Speaker: Michele Ceriotti
Simulations of matter at the atomic scale are precious to provide a mechanistic understanding of chemical processes, and to design molecules and materials with predictive accuracy. As with many fields of science, machine learning have become an essential part of the modeling toolbox, with many frameworks having become well-established, and many more being developed in new research directions. The most effective frameworks incorporate fundamental physical principles, such as symmetry, locality, and hierarchical decompositions of the interactions between atoms, in the construction of the ML model. I will discuss a general framework that unifies several of the most recent developments in the field, including the representation of structures in terms of systematically-convergent atom-centered correlations of the neighbor density, as well as equivariant message-passing schemes that build automatically descriptors with equivalent information content.
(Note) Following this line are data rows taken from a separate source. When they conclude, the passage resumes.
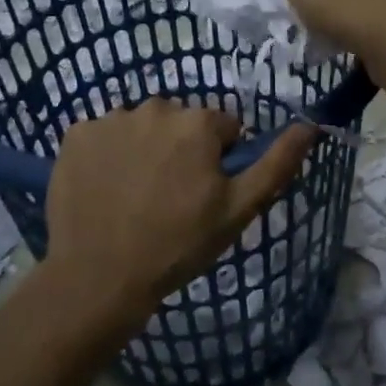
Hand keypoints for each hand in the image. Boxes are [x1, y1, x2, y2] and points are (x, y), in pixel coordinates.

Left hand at [45, 99, 315, 325]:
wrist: (98, 278)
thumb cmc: (177, 245)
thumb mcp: (238, 210)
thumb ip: (276, 164)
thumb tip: (310, 125)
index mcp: (198, 123)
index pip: (223, 128)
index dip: (219, 160)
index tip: (205, 193)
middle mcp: (154, 107)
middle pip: (180, 122)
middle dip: (181, 149)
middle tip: (170, 197)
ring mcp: (110, 119)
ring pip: (141, 127)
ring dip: (144, 148)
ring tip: (135, 195)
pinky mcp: (76, 135)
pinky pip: (103, 135)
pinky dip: (107, 154)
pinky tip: (105, 188)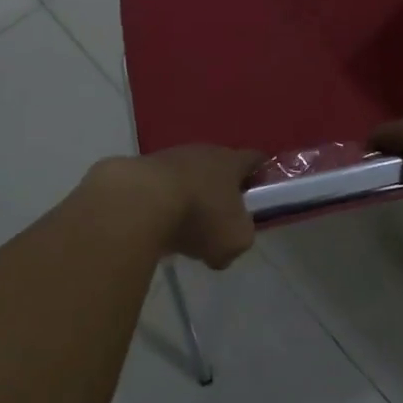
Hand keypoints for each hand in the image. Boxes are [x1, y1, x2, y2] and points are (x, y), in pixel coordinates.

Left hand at [90, 146, 263, 268]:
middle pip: (218, 168)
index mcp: (231, 161)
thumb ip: (238, 241)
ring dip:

I will discuss a few examples of the implications of these fundamental findings, for both chemical machine learning and in general for problems that require a description of three-dimensional objects in terms of point clouds, and present some examples that highlight the limitations of some common approaches and point to strategies to overcome them.
Michele Ceriotti received his Ph.D. in Physics from ETH Zürich. He spent three years in Oxford as a Junior Research Fellow at Merton College. Since 2013 he leads the laboratory for Computational Science and Modeling, in the institute of Materials at EPFL, that focuses on method development for atomistic materials modeling based on statistical mechanics and machine learning.